Thanks for the information about pywikipedia. Python is my favorite programming language. :)
My parser contains a lex file for scanning and a C++ file for parsing. Just like you, I wanted to use a grammar file for parsing, but it turned out to be difficult, so I resorted to manually write a parser to process the tokens returned by the scanner. This part is working now for basic mediawiki markups listed on http://www.mediawiki.org/wiki/Help:Formatting including links, images and tables, although the exact URL to produce for links and images may not be correct yet.
I'll find a server to post them later today.
cheers, Ping
On 8/2/07, Merlijn van Deen valhallasw@arctus.nl wrote:
"Ping Yeh" ping.nsr.yeh@gmail.com wrote: So, with an html formatter and a mediawiki parser (a draft version already exist), it can already show HTML for mediawiki contents.
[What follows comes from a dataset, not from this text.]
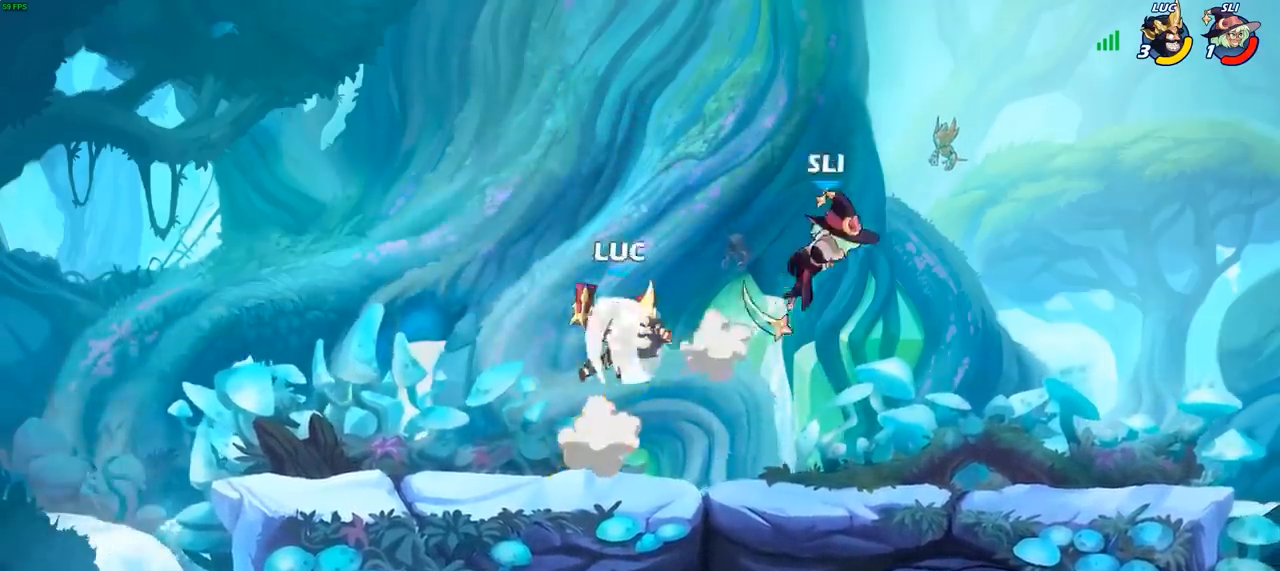
{"buttons": [], "left_stick": "up-left", "right_stick": "center", "events": [[150, "R2", "up"], [267, "CIRCLE", "down"], [383, "CIRCLE", "up"], [483, "left_stick", "up-left"]]}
For your information, and possibly some inspiration; I have been working on a python-based wikitext parser to be used with pywikipedia; the source is available at http://svn.wikimedia.org/viewvc/pywikipedia/trunk/pywikiparser/ ; How far has your parser been developed already, and how does it parse? I have been trying to fit wikitext into a grammar parseable by an LL(k) parser, but this was not as easy as it looked. Hence, I have started building a parser form scratch.
I'll attend the Hacking Days Extra in the afternoon tomorrow. Maybe I can show you what I have so far and get your comments. :)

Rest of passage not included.